I’m working on a model with a nested hierarchy and it’s straightforward to apply partial-pooling over things like location and scale parameters, but is there a way to apply the partial-pooling concept to correlation matrices too? I’m guessing it would actually have to be implemented in terms of covariance instead of correlations, but beyond that I have no intuitions.

1 Like

There has been some success in situations like this if you make the relevant correlation matrix a convex combination of a global correlation matrix and a deviation correlation matrix and estimate the weight on the global correlation matrix.


Posting here because it seems like my question is essentially the same, and there might have been updates in the year since this topic went cold.Is there an established way to deal with correlation matrices in nested hierarchical models? Alternatively, what are the pros and cons of the different possibilities? I cannot seem to find this explained in any of the stan manuals, or BDA3 for that matter.
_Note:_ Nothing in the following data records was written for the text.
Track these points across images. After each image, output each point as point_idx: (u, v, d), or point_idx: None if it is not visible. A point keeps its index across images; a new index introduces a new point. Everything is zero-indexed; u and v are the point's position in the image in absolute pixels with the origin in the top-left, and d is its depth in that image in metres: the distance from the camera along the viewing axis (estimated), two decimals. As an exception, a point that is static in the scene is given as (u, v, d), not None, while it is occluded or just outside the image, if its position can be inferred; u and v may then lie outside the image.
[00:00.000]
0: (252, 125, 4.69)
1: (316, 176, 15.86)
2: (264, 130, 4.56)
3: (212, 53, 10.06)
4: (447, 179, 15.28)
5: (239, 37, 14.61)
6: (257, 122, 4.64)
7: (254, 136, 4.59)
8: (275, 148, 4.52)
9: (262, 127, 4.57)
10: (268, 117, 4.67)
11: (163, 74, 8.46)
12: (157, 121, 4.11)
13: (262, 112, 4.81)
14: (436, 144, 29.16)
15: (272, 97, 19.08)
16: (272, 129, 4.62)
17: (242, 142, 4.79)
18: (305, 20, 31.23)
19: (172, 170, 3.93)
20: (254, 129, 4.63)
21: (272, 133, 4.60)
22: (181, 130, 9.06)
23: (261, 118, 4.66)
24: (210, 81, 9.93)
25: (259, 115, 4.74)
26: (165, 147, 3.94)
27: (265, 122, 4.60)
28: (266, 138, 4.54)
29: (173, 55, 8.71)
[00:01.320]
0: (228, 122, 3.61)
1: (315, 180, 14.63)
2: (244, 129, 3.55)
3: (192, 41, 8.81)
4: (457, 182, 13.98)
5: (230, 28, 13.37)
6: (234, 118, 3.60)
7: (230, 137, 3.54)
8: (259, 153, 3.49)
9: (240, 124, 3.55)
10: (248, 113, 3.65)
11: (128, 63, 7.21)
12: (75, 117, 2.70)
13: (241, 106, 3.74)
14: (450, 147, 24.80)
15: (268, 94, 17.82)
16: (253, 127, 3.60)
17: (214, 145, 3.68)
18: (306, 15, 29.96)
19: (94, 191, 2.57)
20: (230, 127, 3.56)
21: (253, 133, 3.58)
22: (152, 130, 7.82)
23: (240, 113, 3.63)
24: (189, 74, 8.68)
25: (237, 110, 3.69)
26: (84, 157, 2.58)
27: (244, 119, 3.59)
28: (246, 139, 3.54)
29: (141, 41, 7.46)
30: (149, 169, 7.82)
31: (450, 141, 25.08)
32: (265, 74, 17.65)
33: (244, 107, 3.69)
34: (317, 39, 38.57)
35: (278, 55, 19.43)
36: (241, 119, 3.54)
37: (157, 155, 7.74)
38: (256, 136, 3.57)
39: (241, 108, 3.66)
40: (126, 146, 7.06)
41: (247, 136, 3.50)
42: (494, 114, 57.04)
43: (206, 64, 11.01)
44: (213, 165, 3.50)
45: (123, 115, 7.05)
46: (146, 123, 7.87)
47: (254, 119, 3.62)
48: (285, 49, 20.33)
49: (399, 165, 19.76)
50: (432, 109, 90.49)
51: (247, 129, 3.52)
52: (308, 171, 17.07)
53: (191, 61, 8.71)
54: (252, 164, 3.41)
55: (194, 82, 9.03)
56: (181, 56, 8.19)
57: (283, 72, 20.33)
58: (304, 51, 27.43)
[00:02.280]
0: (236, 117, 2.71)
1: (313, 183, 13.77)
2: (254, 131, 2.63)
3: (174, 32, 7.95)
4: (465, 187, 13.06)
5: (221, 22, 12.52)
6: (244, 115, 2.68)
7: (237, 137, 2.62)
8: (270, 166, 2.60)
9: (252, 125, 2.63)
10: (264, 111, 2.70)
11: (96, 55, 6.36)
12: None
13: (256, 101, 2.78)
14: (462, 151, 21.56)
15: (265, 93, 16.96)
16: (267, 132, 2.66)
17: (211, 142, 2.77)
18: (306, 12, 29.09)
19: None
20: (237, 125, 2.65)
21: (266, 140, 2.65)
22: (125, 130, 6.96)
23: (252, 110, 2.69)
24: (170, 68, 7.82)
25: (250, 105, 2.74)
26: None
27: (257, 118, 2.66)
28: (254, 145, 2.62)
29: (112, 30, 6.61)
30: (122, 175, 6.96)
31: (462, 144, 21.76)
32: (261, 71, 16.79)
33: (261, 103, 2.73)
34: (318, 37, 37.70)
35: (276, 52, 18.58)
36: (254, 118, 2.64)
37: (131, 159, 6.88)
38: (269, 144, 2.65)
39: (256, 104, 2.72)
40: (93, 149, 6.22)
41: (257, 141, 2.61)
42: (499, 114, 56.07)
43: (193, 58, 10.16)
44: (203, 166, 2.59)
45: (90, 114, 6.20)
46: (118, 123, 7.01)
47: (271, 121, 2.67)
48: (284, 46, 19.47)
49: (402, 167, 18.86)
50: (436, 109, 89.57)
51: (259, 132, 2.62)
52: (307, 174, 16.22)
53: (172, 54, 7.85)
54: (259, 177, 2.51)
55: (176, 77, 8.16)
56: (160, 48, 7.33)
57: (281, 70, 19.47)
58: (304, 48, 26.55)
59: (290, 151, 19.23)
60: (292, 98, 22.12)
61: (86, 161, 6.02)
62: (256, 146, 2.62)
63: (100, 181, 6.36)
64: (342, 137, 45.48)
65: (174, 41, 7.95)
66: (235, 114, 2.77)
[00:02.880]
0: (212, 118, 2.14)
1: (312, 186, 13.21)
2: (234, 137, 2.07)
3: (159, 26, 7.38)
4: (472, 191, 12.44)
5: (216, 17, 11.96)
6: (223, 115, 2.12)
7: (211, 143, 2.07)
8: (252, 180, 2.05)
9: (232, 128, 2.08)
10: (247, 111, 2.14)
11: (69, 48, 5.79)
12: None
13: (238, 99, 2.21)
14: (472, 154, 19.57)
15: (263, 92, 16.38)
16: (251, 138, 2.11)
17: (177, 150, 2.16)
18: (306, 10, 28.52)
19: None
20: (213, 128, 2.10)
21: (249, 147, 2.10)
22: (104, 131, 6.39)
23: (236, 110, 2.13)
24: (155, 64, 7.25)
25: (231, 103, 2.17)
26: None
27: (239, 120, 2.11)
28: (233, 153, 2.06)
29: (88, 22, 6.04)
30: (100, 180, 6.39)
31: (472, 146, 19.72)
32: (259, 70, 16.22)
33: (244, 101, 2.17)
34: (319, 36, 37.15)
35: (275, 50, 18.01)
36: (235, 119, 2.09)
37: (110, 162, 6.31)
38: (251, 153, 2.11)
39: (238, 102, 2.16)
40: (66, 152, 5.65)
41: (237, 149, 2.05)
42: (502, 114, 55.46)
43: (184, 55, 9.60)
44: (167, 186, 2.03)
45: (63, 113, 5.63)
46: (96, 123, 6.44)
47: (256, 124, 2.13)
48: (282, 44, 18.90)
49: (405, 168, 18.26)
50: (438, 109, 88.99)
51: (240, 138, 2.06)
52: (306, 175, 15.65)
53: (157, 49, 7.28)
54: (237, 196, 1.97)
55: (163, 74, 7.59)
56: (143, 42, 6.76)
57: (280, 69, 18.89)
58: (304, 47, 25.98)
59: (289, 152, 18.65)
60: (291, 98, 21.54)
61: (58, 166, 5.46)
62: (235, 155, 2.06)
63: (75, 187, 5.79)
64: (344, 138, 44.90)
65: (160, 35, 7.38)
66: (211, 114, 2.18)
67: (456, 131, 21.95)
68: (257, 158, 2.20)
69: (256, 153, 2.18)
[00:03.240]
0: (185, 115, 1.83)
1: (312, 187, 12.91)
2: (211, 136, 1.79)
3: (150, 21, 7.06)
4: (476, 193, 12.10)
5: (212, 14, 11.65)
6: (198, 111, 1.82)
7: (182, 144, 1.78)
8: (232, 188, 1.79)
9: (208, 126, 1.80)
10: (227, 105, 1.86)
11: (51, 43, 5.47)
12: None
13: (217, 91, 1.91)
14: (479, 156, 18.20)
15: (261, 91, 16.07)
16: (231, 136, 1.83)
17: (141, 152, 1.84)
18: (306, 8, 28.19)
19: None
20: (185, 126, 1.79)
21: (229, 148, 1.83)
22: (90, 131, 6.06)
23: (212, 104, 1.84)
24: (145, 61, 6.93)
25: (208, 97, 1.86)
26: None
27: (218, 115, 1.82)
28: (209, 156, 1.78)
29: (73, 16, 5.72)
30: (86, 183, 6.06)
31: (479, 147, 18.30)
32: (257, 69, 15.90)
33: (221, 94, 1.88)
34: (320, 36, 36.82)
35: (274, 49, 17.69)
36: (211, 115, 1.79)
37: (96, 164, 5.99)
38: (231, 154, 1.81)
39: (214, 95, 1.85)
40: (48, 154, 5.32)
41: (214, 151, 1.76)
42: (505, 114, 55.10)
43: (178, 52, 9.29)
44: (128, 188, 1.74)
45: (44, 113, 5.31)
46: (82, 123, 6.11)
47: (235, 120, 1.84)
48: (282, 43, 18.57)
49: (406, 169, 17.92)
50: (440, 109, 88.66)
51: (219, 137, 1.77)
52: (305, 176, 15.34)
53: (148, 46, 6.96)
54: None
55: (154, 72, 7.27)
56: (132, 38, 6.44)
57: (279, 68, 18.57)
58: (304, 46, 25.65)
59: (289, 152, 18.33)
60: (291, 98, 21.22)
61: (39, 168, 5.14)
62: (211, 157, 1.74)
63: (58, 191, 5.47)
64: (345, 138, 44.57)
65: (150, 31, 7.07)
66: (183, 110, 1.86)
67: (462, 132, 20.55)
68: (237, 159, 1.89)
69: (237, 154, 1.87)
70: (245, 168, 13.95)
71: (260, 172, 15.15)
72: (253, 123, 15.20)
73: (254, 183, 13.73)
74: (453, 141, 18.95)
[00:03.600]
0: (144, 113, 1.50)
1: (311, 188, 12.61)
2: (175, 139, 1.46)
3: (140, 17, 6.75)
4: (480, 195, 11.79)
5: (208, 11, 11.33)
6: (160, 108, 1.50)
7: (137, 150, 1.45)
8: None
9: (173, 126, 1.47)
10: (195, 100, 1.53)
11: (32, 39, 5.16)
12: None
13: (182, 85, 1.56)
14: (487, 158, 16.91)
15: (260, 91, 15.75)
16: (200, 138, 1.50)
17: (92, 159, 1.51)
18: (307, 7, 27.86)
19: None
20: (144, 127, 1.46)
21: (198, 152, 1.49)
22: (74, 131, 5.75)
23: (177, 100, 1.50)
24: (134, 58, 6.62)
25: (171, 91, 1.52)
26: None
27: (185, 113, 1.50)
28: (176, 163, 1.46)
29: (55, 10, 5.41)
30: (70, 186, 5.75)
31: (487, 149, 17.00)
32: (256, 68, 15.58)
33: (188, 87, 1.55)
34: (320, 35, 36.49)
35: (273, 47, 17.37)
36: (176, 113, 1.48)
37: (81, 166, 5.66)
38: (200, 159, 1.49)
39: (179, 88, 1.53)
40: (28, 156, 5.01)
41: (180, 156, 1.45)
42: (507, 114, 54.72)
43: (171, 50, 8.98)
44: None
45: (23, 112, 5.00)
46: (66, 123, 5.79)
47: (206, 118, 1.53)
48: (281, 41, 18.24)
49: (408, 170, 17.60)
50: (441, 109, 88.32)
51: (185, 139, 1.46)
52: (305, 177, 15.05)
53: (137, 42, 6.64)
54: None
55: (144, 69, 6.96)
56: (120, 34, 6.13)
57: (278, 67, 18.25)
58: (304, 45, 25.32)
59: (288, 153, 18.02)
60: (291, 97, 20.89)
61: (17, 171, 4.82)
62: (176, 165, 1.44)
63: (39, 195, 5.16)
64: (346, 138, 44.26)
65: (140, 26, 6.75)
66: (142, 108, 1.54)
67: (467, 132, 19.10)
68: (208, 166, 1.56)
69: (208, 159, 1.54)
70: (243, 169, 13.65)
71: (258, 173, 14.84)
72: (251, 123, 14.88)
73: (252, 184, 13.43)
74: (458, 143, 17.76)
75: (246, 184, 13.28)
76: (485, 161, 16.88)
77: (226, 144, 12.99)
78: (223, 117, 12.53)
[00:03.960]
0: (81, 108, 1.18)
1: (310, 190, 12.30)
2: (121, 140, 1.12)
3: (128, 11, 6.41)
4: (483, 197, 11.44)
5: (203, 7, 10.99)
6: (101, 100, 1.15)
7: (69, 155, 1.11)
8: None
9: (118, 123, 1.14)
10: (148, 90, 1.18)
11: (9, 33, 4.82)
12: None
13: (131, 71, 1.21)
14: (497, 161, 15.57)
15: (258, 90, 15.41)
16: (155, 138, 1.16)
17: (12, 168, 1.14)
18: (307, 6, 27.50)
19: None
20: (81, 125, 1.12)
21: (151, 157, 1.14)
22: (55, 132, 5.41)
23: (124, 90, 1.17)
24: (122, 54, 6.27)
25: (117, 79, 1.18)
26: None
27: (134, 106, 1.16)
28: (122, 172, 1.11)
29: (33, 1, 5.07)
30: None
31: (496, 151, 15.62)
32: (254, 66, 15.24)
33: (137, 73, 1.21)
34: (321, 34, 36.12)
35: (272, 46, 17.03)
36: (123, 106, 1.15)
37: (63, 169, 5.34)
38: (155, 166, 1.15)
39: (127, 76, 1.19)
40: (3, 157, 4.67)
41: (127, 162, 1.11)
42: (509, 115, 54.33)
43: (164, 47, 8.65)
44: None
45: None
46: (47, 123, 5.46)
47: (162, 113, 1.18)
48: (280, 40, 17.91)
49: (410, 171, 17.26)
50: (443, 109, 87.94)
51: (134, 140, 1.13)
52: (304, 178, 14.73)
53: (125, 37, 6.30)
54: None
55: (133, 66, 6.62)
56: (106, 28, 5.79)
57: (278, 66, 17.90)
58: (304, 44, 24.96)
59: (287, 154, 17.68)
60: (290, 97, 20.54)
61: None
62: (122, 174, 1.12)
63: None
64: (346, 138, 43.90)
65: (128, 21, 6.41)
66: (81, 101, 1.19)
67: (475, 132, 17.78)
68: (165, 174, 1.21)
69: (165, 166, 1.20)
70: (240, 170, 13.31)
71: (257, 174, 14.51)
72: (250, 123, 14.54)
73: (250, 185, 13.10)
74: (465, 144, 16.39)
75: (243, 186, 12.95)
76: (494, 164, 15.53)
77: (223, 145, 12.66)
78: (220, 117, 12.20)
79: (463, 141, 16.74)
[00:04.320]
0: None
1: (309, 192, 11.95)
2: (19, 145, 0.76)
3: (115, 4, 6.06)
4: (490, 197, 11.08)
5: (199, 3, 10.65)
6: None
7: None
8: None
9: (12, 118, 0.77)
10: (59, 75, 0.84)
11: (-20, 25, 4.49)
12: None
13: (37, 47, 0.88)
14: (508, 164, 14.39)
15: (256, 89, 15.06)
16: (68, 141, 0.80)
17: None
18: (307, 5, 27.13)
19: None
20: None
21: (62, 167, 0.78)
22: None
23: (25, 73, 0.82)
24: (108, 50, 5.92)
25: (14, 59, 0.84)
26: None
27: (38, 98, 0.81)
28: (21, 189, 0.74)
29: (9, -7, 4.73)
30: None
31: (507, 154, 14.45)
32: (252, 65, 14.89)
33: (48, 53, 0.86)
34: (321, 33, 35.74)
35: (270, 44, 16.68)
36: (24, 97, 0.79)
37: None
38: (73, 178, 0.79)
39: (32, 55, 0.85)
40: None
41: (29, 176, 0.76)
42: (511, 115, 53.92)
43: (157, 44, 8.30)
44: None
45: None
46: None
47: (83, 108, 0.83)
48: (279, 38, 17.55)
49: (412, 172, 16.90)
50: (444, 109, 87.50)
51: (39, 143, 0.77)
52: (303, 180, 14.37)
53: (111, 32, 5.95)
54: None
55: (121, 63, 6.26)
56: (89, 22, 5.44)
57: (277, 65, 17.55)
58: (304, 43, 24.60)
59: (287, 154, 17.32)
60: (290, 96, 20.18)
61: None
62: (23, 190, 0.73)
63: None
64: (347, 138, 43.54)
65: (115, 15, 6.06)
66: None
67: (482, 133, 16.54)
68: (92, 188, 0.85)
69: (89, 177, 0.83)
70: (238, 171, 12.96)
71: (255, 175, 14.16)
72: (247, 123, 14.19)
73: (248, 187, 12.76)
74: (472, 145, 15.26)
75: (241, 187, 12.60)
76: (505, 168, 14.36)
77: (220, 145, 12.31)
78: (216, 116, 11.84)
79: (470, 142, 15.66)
I’m building a 3-level (individual/country/world) nested model describing an implementation of prospect theory. Each individual has 9 parameters describing their choices (think optimism, valuation of money, and loss aversion), and ideally I want to implement a correlation matrix over those parameters at the country level plus some way of pooling the information from those correlations on the world level.

For @bgoodri’s approach of the convex combination, does that largely equate to estimating an individual correlation matrix for each country? Is the difference in using the weight of the group-specific deviation matrix to encourage the deviation to be small? (as you mentioned here)

As for @Charles_Driver’s approach, I came across your discussion with spinkney and Stephen_Martin in Hierarchical Correlation? from earlier this year, but I’m not familiar enough with the Stan functions yet to really understand what’s happening in the code. Is there somewhere other than the article where it’s elaborated a bit more?

My model should be fine-ish with either a single world-level correlation matrix, or separate ones for each country, but both feel like leaving useful information on the table.

The main update from my side is a) the approach in the paper ‘works’ but turns out to have local minima issues in higher dimensions. b) to get around this I rolled a complete hack job that looks horrendous and has no theoretical justification but produces clean results on all the tests I could imagine in a fairly short timeframe, and still satisfies the requirements of 1 parameter per correlation and index independent priors. To get a correlation matrix from this function you pass it the vector of ‘unconstrained’ correlation parameters and dimension, then tcrossprod the matrix it returns. Writing some of these explorations up properly one day is vaguely on my to-do list, but quite a long way down unfortunately ;)

matrix constraincorsqrt(vector rawcor, int d){ //converts from unconstrained lower tri vec to cor sqrt
  int counter = 0;
  matrix[d,d] o;
  vector[d] ss = rep_vector(0,d);
  vector[d] s = rep_vector(0,d);
  real r;
  real r3;
  real r4;
  real r1;
  real r2;

  for(i in 1:d){ //set upper tri to lower
  for(j in 1:d){
    if(j > i){
      o[j,i] =  rawcor[counter];//inv_logit(rawcor[counter])*2-1; //divide by i for approx whole matrix equiv priors

  for(i in 1:d){
    for(j in 1:d){
      if(j > i) {
        ss[i] +=square(o[j,i]);
        s[i] +=o[j,i];
      if(j < i){
        ss[i] += square(o[i,j]);
        s[i] += o[i,j];

  for(i in 1:d){

    for(j in 1:d){
      if(j > i)  o[i,j]=o[j,i]/r;
      if(j < i) o[i,j] = o[i,j] /r;

  return o;

Thanks a lot!

I’ll definitely try and implement that.